Rewrite the listing below, replacing "Files identical despite different names" with "Identical content under different names" wherever it appears and keeping all other text the same. Leave the pictures out of your answer.

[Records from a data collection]
○ ○ ○ ○ ○
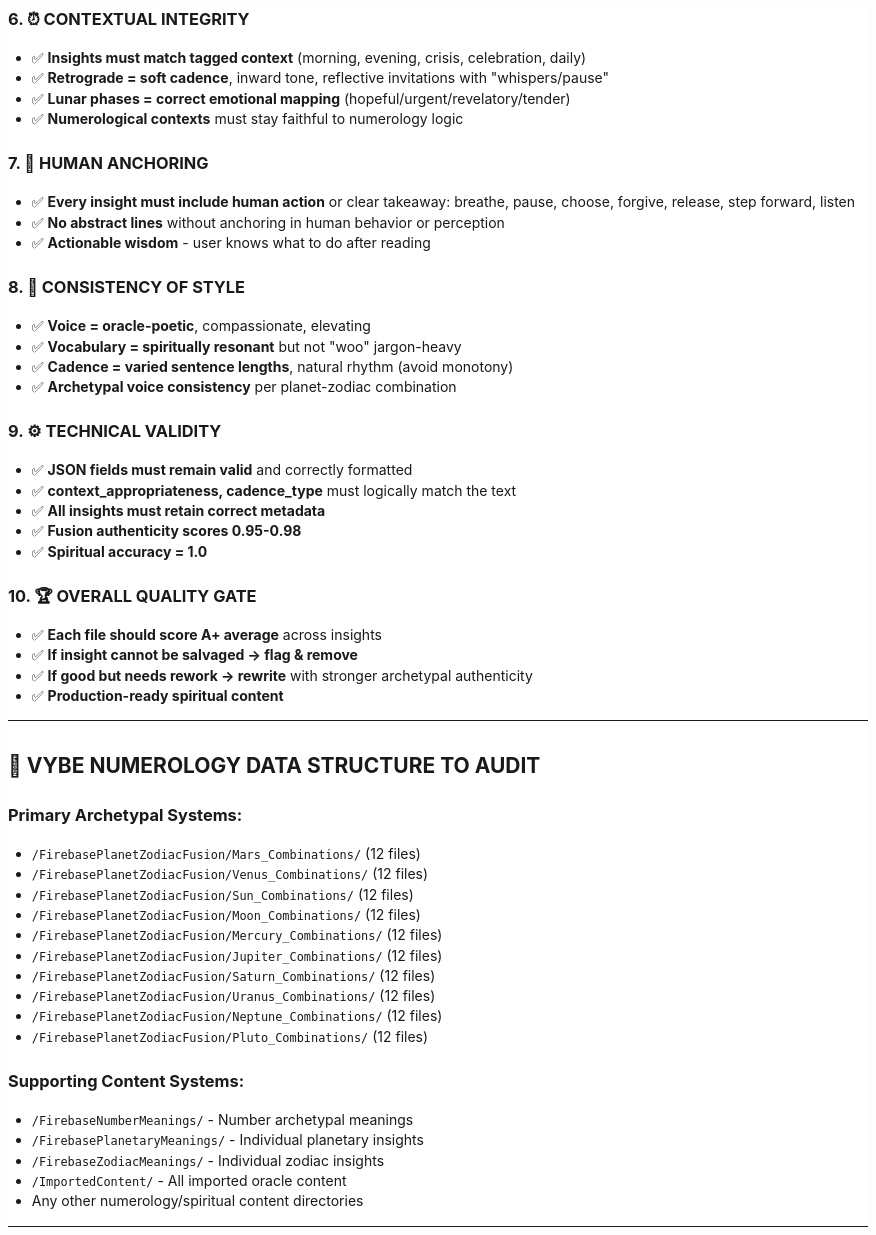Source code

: ### 6. **⏰ CONTEXTUAL INTEGRITY**
- ✅ **Insights must match tagged context** (morning, evening, crisis, celebration, daily)
- ✅ **Retrograde = soft cadence**, inward tone, reflective invitations with "whispers/pause"
- ✅ **Lunar phases = correct emotional mapping** (hopeful/urgent/revelatory/tender)
- ✅ **Numerological contexts** must stay faithful to numerology logic

### 7. **🙋 HUMAN ANCHORING**
- ✅ **Every insight must include human action** or clear takeaway: breathe, pause, choose, forgive, release, step forward, listen
- ✅ **No abstract lines** without anchoring in human behavior or perception
- ✅ **Actionable wisdom** - user knows what to do after reading

### 8. **🎨 CONSISTENCY OF STYLE**
- ✅ **Voice = oracle-poetic**, compassionate, elevating
- ✅ **Vocabulary = spiritually resonant** but not "woo" jargon-heavy
- ✅ **Cadence = varied sentence lengths**, natural rhythm (avoid monotony)
- ✅ **Archetypal voice consistency** per planet-zodiac combination

### 9. **⚙️ TECHNICAL VALIDITY**
- ✅ **JSON fields must remain valid** and correctly formatted
- ✅ **context_appropriateness, cadence_type** must logically match the text
- ✅ **All insights must retain correct metadata**
- ✅ **Fusion authenticity scores 0.95-0.98**
- ✅ **Spiritual accuracy = 1.0**

### 10. **🏆 OVERALL QUALITY GATE**
- ✅ **Each file should score A+ average** across insights
- ✅ **If insight cannot be salvaged → flag & remove**
- ✅ **If good but needs rework → rewrite** with stronger archetypal authenticity
- ✅ **Production-ready spiritual content**

---

## 📁 **VYBE NUMEROLOGY DATA STRUCTURE TO AUDIT**

### **Primary Archetypal Systems:**
- `/FirebasePlanetZodiacFusion/Mars_Combinations/` (12 files)
- `/FirebasePlanetZodiacFusion/Venus_Combinations/` (12 files)
- `/FirebasePlanetZodiacFusion/Sun_Combinations/` (12 files)
- `/FirebasePlanetZodiacFusion/Moon_Combinations/` (12 files)
- `/FirebasePlanetZodiacFusion/Mercury_Combinations/` (12 files)
- `/FirebasePlanetZodiacFusion/Jupiter_Combinations/` (12 files)
- `/FirebasePlanetZodiacFusion/Saturn_Combinations/` (12 files)
- `/FirebasePlanetZodiacFusion/Uranus_Combinations/` (12 files)
- `/FirebasePlanetZodiacFusion/Neptune_Combinations/` (12 files)
- `/FirebasePlanetZodiacFusion/Pluto_Combinations/` (12 files)

### **Supporting Content Systems:**
- `/FirebaseNumberMeanings/` - Number archetypal meanings
- `/FirebasePlanetaryMeanings/` - Individual planetary insights
- `/FirebaseZodiacMeanings/` - Individual zodiac insights
- `/ImportedContent/` - All imported oracle content
- Any other numerology/spiritual content directories

---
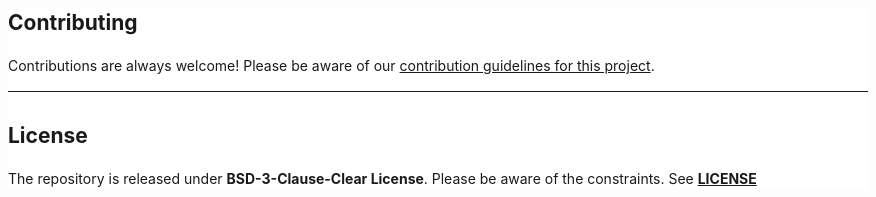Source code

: 
## Contributing

Contributions are always welcome! Please be aware of our [contribution guidelines for this project](CONTRIBUTING.md).

---

## License

The repository is released under **BSD-3-Clause-Clear License**. Please be aware of the constraints. See **[LICENSE](./LICENSE)**
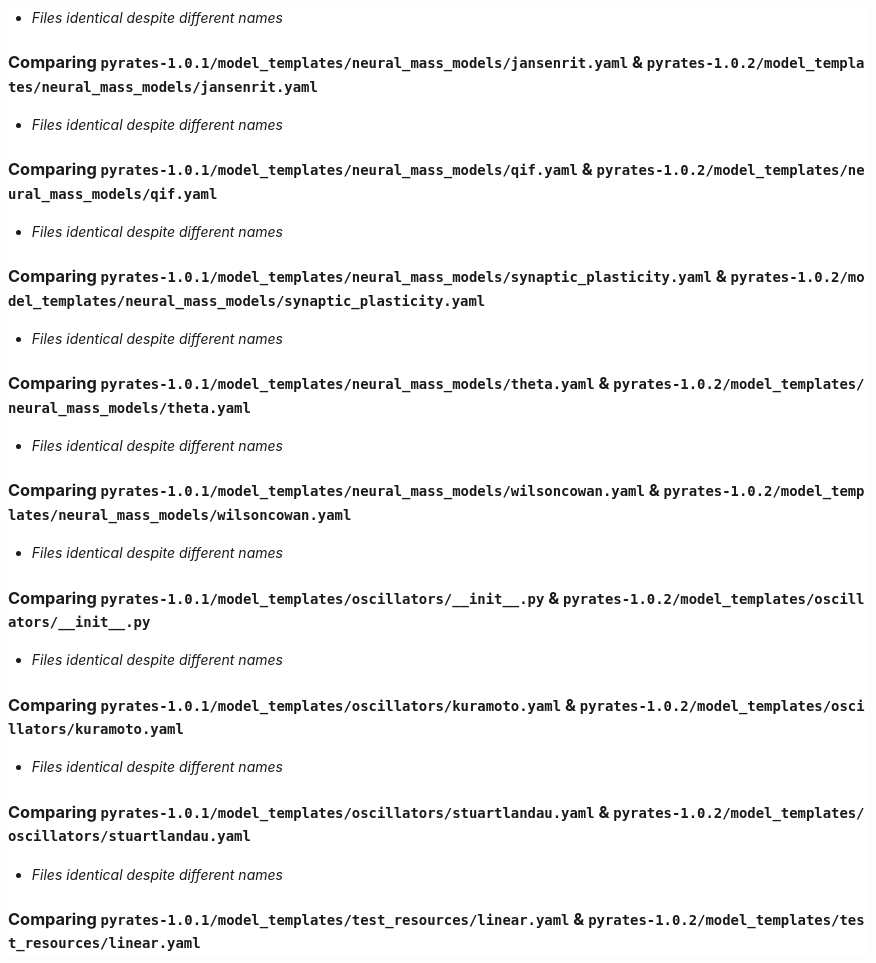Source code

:  * *Files identical despite different names*

### Comparing `pyrates-1.0.1/model_templates/neural_mass_models/jansenrit.yaml` & `pyrates-1.0.2/model_templates/neural_mass_models/jansenrit.yaml`

 * *Files identical despite different names*

### Comparing `pyrates-1.0.1/model_templates/neural_mass_models/qif.yaml` & `pyrates-1.0.2/model_templates/neural_mass_models/qif.yaml`

 * *Files identical despite different names*

### Comparing `pyrates-1.0.1/model_templates/neural_mass_models/synaptic_plasticity.yaml` & `pyrates-1.0.2/model_templates/neural_mass_models/synaptic_plasticity.yaml`

 * *Files identical despite different names*

### Comparing `pyrates-1.0.1/model_templates/neural_mass_models/theta.yaml` & `pyrates-1.0.2/model_templates/neural_mass_models/theta.yaml`

 * *Files identical despite different names*

### Comparing `pyrates-1.0.1/model_templates/neural_mass_models/wilsoncowan.yaml` & `pyrates-1.0.2/model_templates/neural_mass_models/wilsoncowan.yaml`

 * *Files identical despite different names*

### Comparing `pyrates-1.0.1/model_templates/oscillators/__init__.py` & `pyrates-1.0.2/model_templates/oscillators/__init__.py`

 * *Files identical despite different names*

### Comparing `pyrates-1.0.1/model_templates/oscillators/kuramoto.yaml` & `pyrates-1.0.2/model_templates/oscillators/kuramoto.yaml`

 * *Files identical despite different names*

### Comparing `pyrates-1.0.1/model_templates/oscillators/stuartlandau.yaml` & `pyrates-1.0.2/model_templates/oscillators/stuartlandau.yaml`

 * *Files identical despite different names*

### Comparing `pyrates-1.0.1/model_templates/test_resources/linear.yaml` & `pyrates-1.0.2/model_templates/test_resources/linear.yaml`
○ ○ ○ ○ ○
WRITTEN ANSWER:
Source code

: ### 6. **⏰ CONTEXTUAL INTEGRITY**
- ✅ **Insights must match tagged context** (morning, evening, crisis, celebration, daily)
- ✅ **Retrograde = soft cadence**, inward tone, reflective invitations with "whispers/pause"
- ✅ **Lunar phases = correct emotional mapping** (hopeful/urgent/revelatory/tender)
- ✅ **Numerological contexts** must stay faithful to numerology logic

### 7. **🙋 HUMAN ANCHORING**
- ✅ **Every insight must include human action** or clear takeaway: breathe, pause, choose, forgive, release, step forward, listen
- ✅ **No abstract lines** without anchoring in human behavior or perception
- ✅ **Actionable wisdom** - user knows what to do after reading

### 8. **🎨 CONSISTENCY OF STYLE**
- ✅ **Voice = oracle-poetic**, compassionate, elevating
- ✅ **Vocabulary = spiritually resonant** but not "woo" jargon-heavy
- ✅ **Cadence = varied sentence lengths**, natural rhythm (avoid monotony)
- ✅ **Archetypal voice consistency** per planet-zodiac combination

### 9. **⚙️ TECHNICAL VALIDITY**
- ✅ **JSON fields must remain valid** and correctly formatted
- ✅ **context_appropriateness, cadence_type** must logically match the text
- ✅ **All insights must retain correct metadata**
- ✅ **Fusion authenticity scores 0.95-0.98**
- ✅ **Spiritual accuracy = 1.0**

### 10. **🏆 OVERALL QUALITY GATE**
- ✅ **Each file should score A+ average** across insights
- ✅ **If insight cannot be salvaged → flag & remove**
- ✅ **If good but needs rework → rewrite** with stronger archetypal authenticity
- ✅ **Production-ready spiritual content**

---

## 📁 **VYBE NUMEROLOGY DATA STRUCTURE TO AUDIT**

### **Primary Archetypal Systems:**
- `/FirebasePlanetZodiacFusion/Mars_Combinations/` (12 files)
- `/FirebasePlanetZodiacFusion/Venus_Combinations/` (12 files)
- `/FirebasePlanetZodiacFusion/Sun_Combinations/` (12 files)
- `/FirebasePlanetZodiacFusion/Moon_Combinations/` (12 files)
- `/FirebasePlanetZodiacFusion/Mercury_Combinations/` (12 files)
- `/FirebasePlanetZodiacFusion/Jupiter_Combinations/` (12 files)
- `/FirebasePlanetZodiacFusion/Saturn_Combinations/` (12 files)
- `/FirebasePlanetZodiacFusion/Uranus_Combinations/` (12 files)
- `/FirebasePlanetZodiacFusion/Neptune_Combinations/` (12 files)
- `/FirebasePlanetZodiacFusion/Pluto_Combinations/` (12 files)

### **Supporting Content Systems:**
- `/FirebaseNumberMeanings/` - Number archetypal meanings
- `/FirebasePlanetaryMeanings/` - Individual planetary insights
- `/FirebaseZodiacMeanings/` - Individual zodiac insights
- `/ImportedContent/` - All imported oracle content
- Any other numerology/spiritual content directories

---
Source code

: 
## Contributing

Contributions are always welcome! Please be aware of our [contribution guidelines for this project](CONTRIBUTING.md).

---

## License

The repository is released under **BSD-3-Clause-Clear License**. Please be aware of the constraints. See **[LICENSE](./LICENSE)**
Source code

:  * *Identical content under different names*

### Comparing `pyrates-1.0.1/model_templates/neural_mass_models/jansenrit.yaml` & `pyrates-1.0.2/model_templates/neural_mass_models/jansenrit.yaml`

 * *Identical content under different names*

### Comparing `pyrates-1.0.1/model_templates/neural_mass_models/qif.yaml` & `pyrates-1.0.2/model_templates/neural_mass_models/qif.yaml`

 * *Identical content under different names*

### Comparing `pyrates-1.0.1/model_templates/neural_mass_models/synaptic_plasticity.yaml` & `pyrates-1.0.2/model_templates/neural_mass_models/synaptic_plasticity.yaml`

 * *Identical content under different names*

### Comparing `pyrates-1.0.1/model_templates/neural_mass_models/theta.yaml` & `pyrates-1.0.2/model_templates/neural_mass_models/theta.yaml`

 * *Identical content under different names*

### Comparing `pyrates-1.0.1/model_templates/neural_mass_models/wilsoncowan.yaml` & `pyrates-1.0.2/model_templates/neural_mass_models/wilsoncowan.yaml`

 * *Identical content under different names*

### Comparing `pyrates-1.0.1/model_templates/oscillators/__init__.py` & `pyrates-1.0.2/model_templates/oscillators/__init__.py`

 * *Identical content under different names*

### Comparing `pyrates-1.0.1/model_templates/oscillators/kuramoto.yaml` & `pyrates-1.0.2/model_templates/oscillators/kuramoto.yaml`

 * *Identical content under different names*

### Comparing `pyrates-1.0.1/model_templates/oscillators/stuartlandau.yaml` & `pyrates-1.0.2/model_templates/oscillators/stuartlandau.yaml`

 * *Identical content under different names*

### Comparing `pyrates-1.0.1/model_templates/test_resources/linear.yaml` & `pyrates-1.0.2/model_templates/test_resources/linear.yaml`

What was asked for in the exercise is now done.